======== Quoted passage

I have never looked at someone and said to myself, "He's the one." At least, not until I met you.
It was scary. The thought dawned to me in an unprecedented manner. There were no precautions. But I remember sitting in a slightly crammed convenience store on a hot Thursday afternoon. My mood was a bit tipped over, what with the lack of sleep and the surge of patients at the Emergency Room the night prior. But I waited for you there. Because we both wanted to fill our stomachs with something it could churn on. And when you sat there in front of me, no my heart didn't skip a beat. Instead, even more frightening is that, I felt time slow down.
I can still remember clearly to this day how your eyes glowed as you watched the cars pass by from the window. And when you were about to meet my gaze, I pretended to be exhausted, so I threw myself across the table for a quick nap. There our elbows touched. And it was that moment that I felt anxious of your presence near me. Why am I afraid of you, I asked myself. I mean, I just met you.

================
======== Extracted material

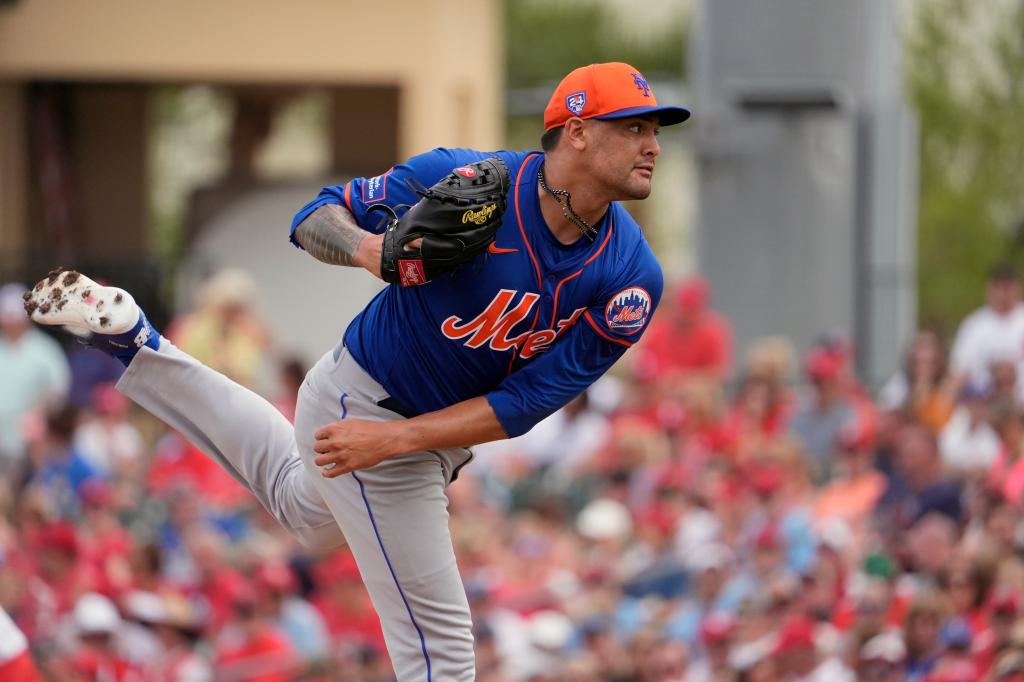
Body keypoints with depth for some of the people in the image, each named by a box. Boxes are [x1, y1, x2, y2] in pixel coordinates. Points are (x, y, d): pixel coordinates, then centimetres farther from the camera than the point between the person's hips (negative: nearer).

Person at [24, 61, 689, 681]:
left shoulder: (633, 281, -18)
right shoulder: (466, 180, -26)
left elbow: (524, 405, -17)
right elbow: (316, 218, -13)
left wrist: (395, 438, -25)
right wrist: (365, 247, -36)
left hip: (433, 433, 6)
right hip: (366, 405, -6)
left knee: (307, 508, 34)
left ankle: (134, 344, 41)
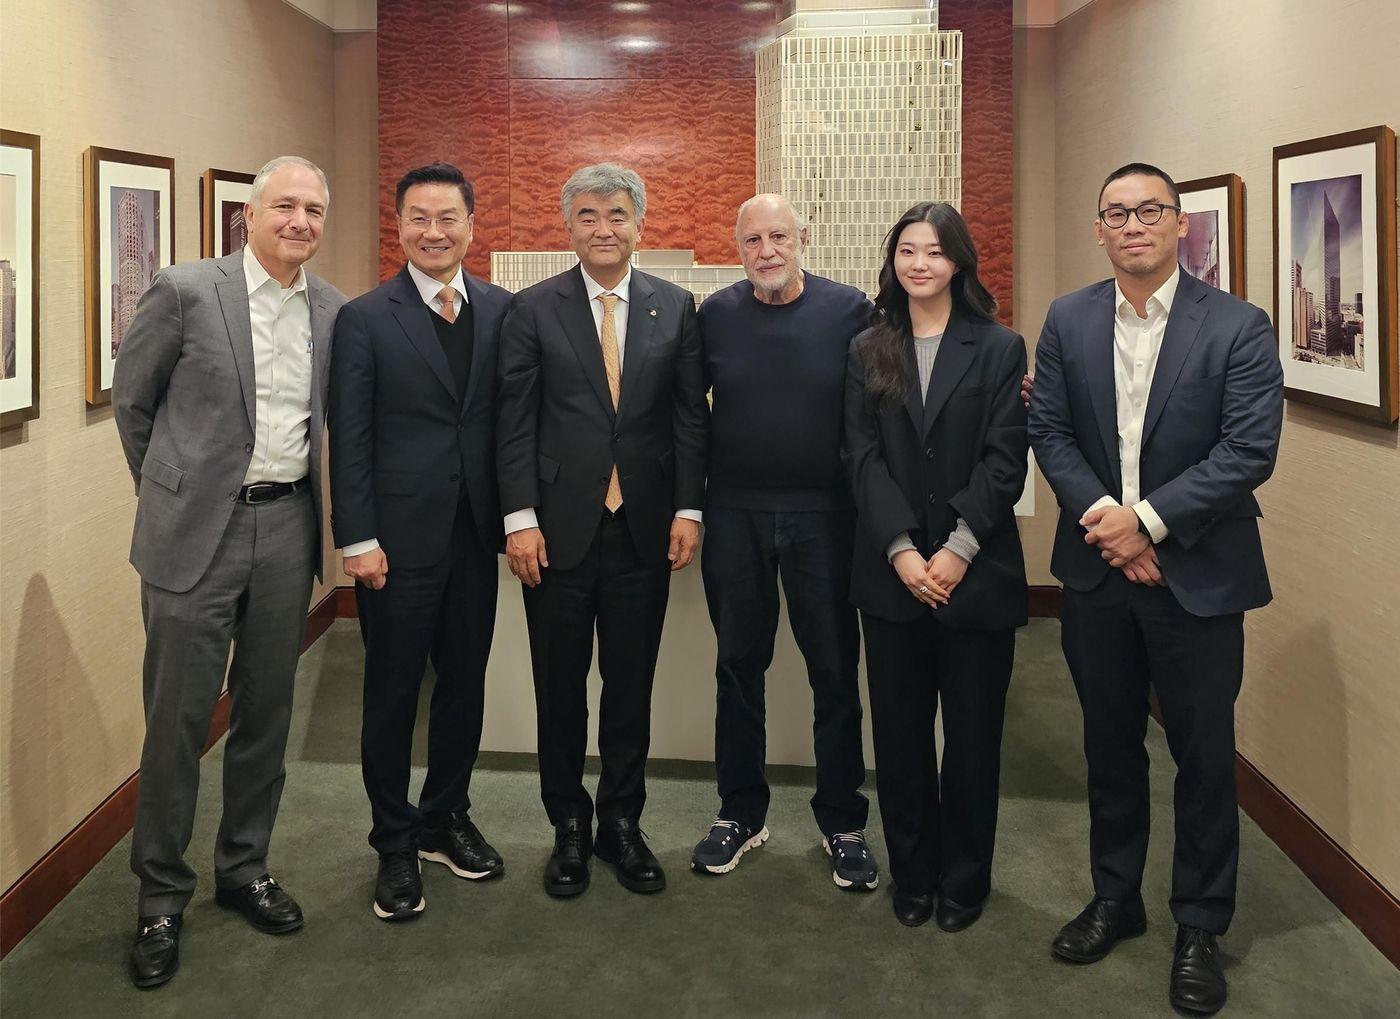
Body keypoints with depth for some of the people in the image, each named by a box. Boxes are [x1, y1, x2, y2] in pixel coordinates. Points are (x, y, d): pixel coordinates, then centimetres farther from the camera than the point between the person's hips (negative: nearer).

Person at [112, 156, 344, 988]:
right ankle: (162, 894, 18)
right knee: (178, 717, 3)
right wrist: (170, 490, 10)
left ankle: (245, 867, 30)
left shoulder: (335, 311, 5)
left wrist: (307, 500, 14)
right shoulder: (185, 292, -7)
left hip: (288, 527, 4)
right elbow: (132, 400, 3)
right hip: (198, 531, -4)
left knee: (266, 710, 13)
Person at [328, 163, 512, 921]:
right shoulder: (365, 319, -3)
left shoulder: (503, 311, 5)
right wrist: (358, 539, -11)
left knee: (464, 683, 14)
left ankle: (446, 820, 32)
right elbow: (349, 439, -6)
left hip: (476, 535, 3)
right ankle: (395, 844, 22)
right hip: (400, 538, -3)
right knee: (393, 692, 7)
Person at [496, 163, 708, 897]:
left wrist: (688, 510, -1)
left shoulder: (675, 308, 5)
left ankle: (622, 822, 25)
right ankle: (569, 825, 25)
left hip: (644, 527, 1)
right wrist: (521, 518, -9)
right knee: (560, 685, 9)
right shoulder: (534, 309, 0)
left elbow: (690, 416, 5)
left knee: (631, 685, 10)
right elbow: (515, 420, -2)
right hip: (560, 526, -1)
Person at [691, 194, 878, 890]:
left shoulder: (848, 310, -2)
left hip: (822, 517, -2)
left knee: (835, 670, 6)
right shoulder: (715, 315, 4)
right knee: (738, 665, 11)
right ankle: (741, 813, 25)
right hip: (734, 518, 2)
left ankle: (842, 821, 20)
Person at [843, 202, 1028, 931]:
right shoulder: (868, 352, 8)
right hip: (891, 571, 2)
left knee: (973, 732, 6)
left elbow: (1005, 460, -5)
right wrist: (902, 550, -12)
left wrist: (960, 549, -15)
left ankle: (963, 881, 21)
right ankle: (911, 875, 22)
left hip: (977, 570, -2)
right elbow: (864, 456, 0)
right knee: (899, 731, 7)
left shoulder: (999, 349, 1)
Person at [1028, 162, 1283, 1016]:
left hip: (1198, 575, -3)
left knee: (1205, 754, 6)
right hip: (1097, 570, 3)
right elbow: (1050, 430, 1)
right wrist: (1099, 514, -14)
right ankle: (1115, 898, 33)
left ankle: (1201, 927, 22)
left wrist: (1148, 520, -19)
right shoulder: (1068, 321, 4)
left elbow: (1250, 449, -14)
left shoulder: (1239, 327, -8)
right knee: (1111, 745, 16)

================

* Required work
Transcribe the passage above about meeting someone in a convenience store, from "I can still" to "just met you.", inclusive.

* Task response
I can still remember clearly to this day how your eyes glowed as you watched the cars pass by from the window. And when you were about to meet my gaze, I pretended to be exhausted, so I threw myself across the table for a quick nap. There our elbows touched. And it was that moment that I felt anxious of your presence near me. Why am I afraid of you, I asked myself. I mean, I just met you.